[Opening Data records section]

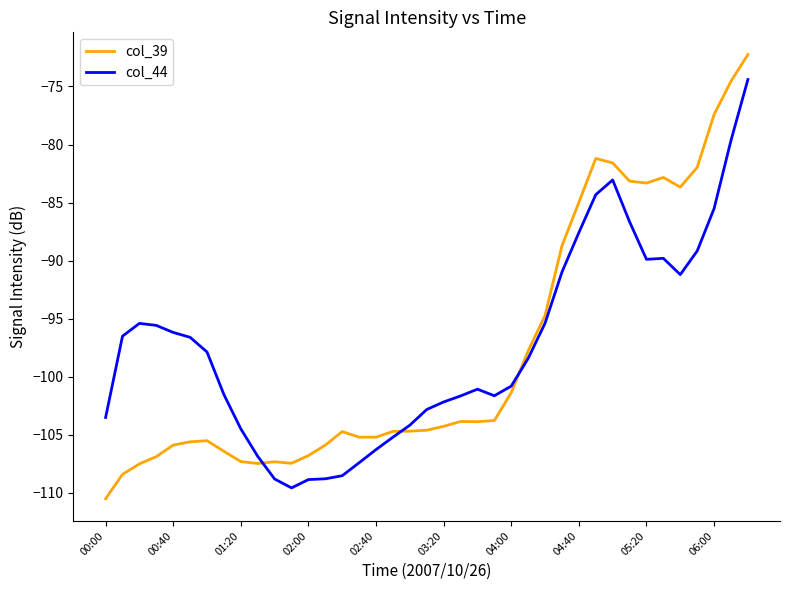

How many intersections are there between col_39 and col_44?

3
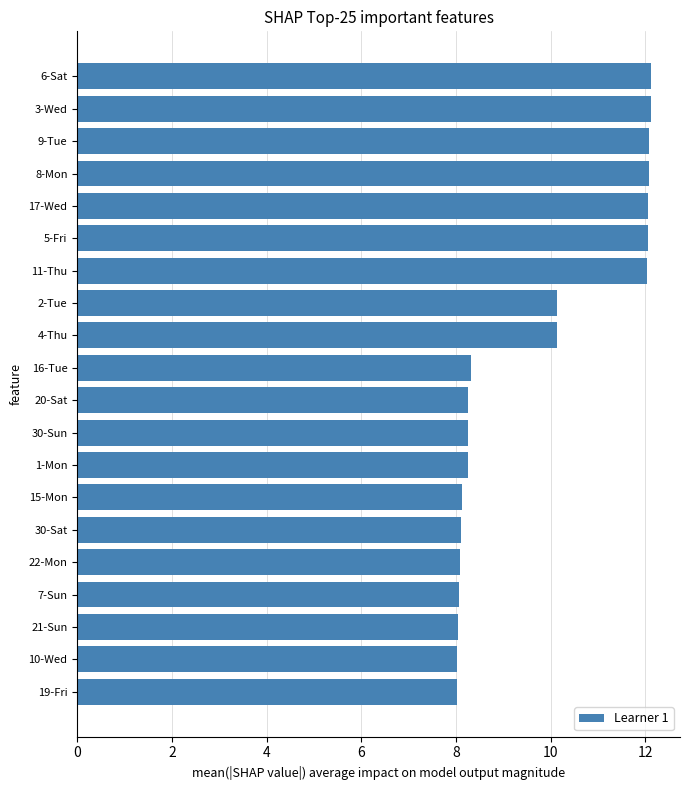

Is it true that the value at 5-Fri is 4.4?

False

[Closing Data records section]
[Opening Data records section]

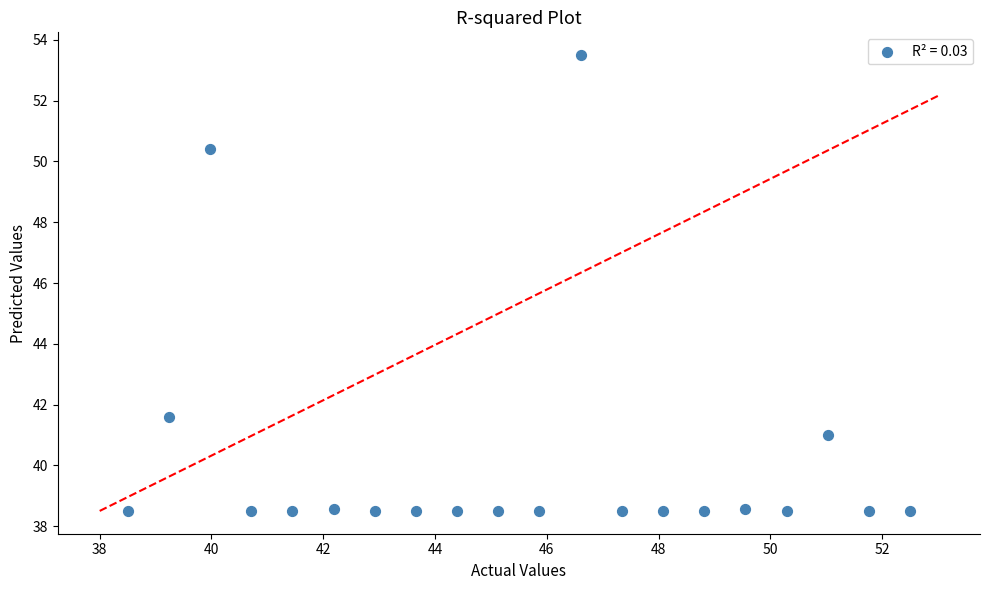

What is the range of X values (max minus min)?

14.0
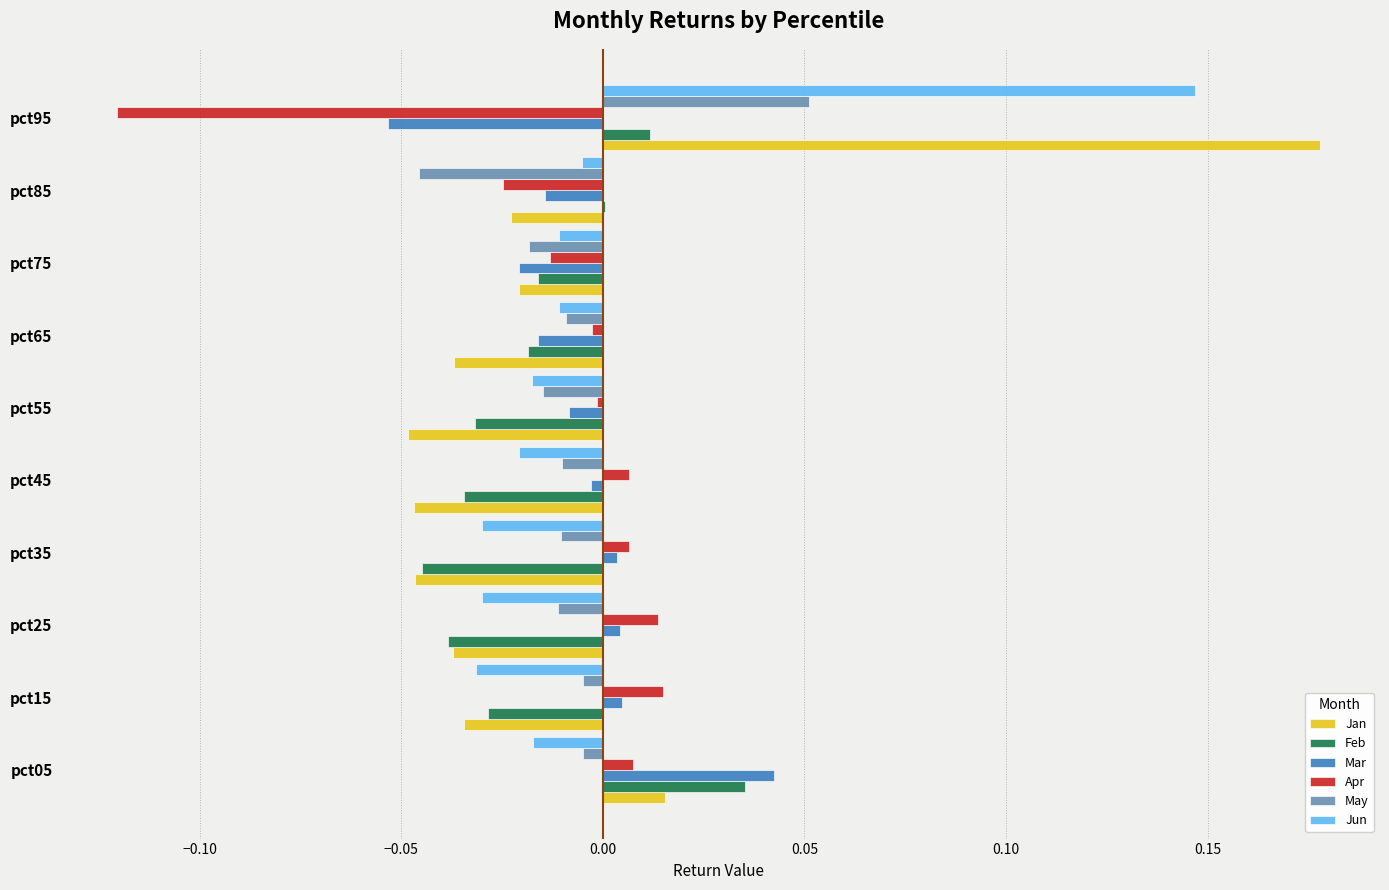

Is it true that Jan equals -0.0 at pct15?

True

[Closing Data records section]

§ What is being asked
Locate every line in the rows above containing the word "that" and copy each of those lines.

§ Result
Is it true that the value at 5-Fri is 4.4?
Is it true that Jan equals -0.0 at pct15?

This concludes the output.